ЧТО НУЖНО СДЕЛАТЬ:
#1 Верните из текста об учёбе священника фрагмент от «Я приобщился к» до «в своих прихожанах?» без каких-либо изменений.
#2 Кто из двух профессоров МДА, упомянутых в тексте об учёбе священника, назван ныне покойным?
#3 Продолжите текст об учёбе священника, начиная сразу после его последнего предложения.

ИСХОДНЫЙ ТЕКСТ:
__________
А можно привести и такой пример. Об одной известной книге М. Булгакова два профессора (!) МДА, — протодиакон Андрей Кураев и ныне покойный Михаил Дунаев, — высказывают абсолютно противоположные мнения и пишут о «Мастере и Маргарите» работы, выступают с лекциями об этом произведении. Что делать мне, простому провинциальному священнику? Только учиться! И непременно на филфаке.
Я ж хочу докопаться до сути. Мне также приходилось слышать (кстати, в споре именно о «Мастере и Маргарите») нечто подобное: «Вы кадилом махать умеете? Вот и машите, а к нашему роялю не лезьте». Но как не лезть, если мне нравится инструмент? Я тоже немного умею.
Что дала мне учёба? В первую очередь людей. Я познакомился с преподавателями — умнейшими, честными, интереснейшими людьми. И нам есть, что сказать друг другу! Я познакомился со столькими писателями и поэтами — от античности до наших дней! И мне есть чему научиться от них. Я открыл для себя их имена. За некоторых молюсь за литургией. И мы стали друг другу ближе! И кто-то живёт во мне.
Я приобщился к настоящему слову — нефальшивому, живому, звучащему на многих языках. Я, конечно, не нырнул глубоко (заочка! А что вы хотите), но поплескался на мелководье всласть. И еще я учусь работать, беречь время, учусь не фальшивить.
— Есть такое выражение — «народное благочестие». В русском народном благочестии есть и положительные, и отрицательные черты, есть и горячий градус веры, и верность Церкви Православной, и особый акцент на покаянии и смирении перед Богом, на любовь к Божией Матери и святым — но есть и черты обрядоверия, косности, ксенофобии, немало суеверий и пережитков язычества… Какие особенности народного благочестия вы отмечаете сегодня в своих прихожанах?
__________
ИСХОДНЫЕ СТРОКИ:
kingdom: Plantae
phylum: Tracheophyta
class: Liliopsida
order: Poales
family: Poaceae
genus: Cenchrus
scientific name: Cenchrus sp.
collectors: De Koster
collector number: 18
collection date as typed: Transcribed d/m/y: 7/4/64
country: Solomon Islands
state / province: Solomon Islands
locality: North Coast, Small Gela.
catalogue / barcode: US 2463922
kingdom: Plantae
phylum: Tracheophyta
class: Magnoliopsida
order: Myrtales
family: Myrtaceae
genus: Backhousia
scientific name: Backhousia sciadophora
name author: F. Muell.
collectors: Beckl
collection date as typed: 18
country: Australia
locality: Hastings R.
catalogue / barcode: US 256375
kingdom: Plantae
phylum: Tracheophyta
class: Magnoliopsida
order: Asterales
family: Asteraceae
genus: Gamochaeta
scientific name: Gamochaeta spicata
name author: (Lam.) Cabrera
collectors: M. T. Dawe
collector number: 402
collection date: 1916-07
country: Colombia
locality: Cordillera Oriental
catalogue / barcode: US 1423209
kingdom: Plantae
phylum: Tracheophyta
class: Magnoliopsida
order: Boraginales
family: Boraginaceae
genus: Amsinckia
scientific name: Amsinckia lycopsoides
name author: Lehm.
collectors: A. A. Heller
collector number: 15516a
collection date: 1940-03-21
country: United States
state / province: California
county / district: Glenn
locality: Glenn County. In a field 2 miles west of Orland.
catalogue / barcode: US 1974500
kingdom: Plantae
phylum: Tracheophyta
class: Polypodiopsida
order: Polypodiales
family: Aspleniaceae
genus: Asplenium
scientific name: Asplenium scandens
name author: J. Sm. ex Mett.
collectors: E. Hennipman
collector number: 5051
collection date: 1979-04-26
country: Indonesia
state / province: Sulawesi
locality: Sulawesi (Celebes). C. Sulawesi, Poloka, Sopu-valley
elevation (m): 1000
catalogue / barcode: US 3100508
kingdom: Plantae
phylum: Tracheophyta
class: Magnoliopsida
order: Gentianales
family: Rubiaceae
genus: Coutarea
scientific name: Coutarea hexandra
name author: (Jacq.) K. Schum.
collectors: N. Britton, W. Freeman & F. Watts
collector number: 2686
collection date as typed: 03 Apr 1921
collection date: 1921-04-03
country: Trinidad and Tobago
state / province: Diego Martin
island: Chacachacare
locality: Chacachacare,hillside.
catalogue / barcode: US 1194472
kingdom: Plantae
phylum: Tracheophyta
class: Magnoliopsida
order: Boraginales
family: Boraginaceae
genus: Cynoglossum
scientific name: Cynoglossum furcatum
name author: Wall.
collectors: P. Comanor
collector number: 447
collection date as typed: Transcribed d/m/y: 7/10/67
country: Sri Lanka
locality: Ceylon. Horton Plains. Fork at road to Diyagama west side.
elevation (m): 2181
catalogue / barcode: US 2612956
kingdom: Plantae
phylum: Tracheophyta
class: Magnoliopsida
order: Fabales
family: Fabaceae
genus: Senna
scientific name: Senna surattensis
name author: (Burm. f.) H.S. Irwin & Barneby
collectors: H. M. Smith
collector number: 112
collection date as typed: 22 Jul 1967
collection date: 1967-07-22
__________
ОТВЕТЫ:
#1
Я приобщился к настоящему слову — нефальшивому, живому, звучащему на многих языках. Я, конечно, не нырнул глубоко (заочка! А что вы хотите), но поплескался на мелководье всласть. И еще я учусь работать, беречь время, учусь не фальшивить.
— Есть такое выражение — «народное благочестие». В русском народном благочестии есть и положительные, и отрицательные черты, есть и горячий градус веры, и верность Церкви Православной, и особый акцент на покаянии и смирении перед Богом, на любовь к Божией Матери и святым — но есть и черты обрядоверия, косности, ксенофобии, немало суеверий и пережитков язычества… Какие особенности народного благочестия вы отмечаете сегодня в своих прихожанах?

#2 Михаил Дунаев.

#3
— Всех под одну гребёнку не сгребёшь. Все разные. У всех своя мера веры, которая может заметно колебаться. От махрового язычества до глубокого аскетизма. Прихожане растут. И это заметно. Библиотека, книги, интернет, проповедь — хорошее подспорье. Пережили мы ИНН-фобию, надеюсь, переживём и «прочие безумные глаголы» и фобии.
Много вокруг оккультизма. Он заражает, случается, и наших. Порчи, сглазы, гороскопы, справочники кому в какой нужде молиться — этого «добра» сейчас хватает в головах. А с другой стороны — тяга к Евангелию. Читают, спрашивают толкования. Это не может не радовать. Одним словом, и мы фильтруем, но и вражина не дремлет.
— Отец Виктор, что для вас кроется в словах «сибирский характер»? Считаете ли вы себя в какой-то мере обладателем такого характера, и если да — как это проявляется в вашем служении и в творчестве?
— Для меня это, в первую очередь, открытость, прямота, доверчивость и решимость. Надеюсь, Сибирь куёт мой характер и я ещё в процессе ковки. И вопрос в том, насколько податлив материал? Но верю, каков бы он ни был, у этого кузнеца хватит и умения, и упорства, и решимости. Притом, мои корни здесь. Они глубоко сидят в этой почве. Сам я пронизан, пропитан насквозь своей Сибирью. И ещё не спел ей свою песнь любви. Пока не спел. Но знаю точно: где бы я ни оказался, Сибирь всегда будет со мной, в моём служении, в моём творчестве.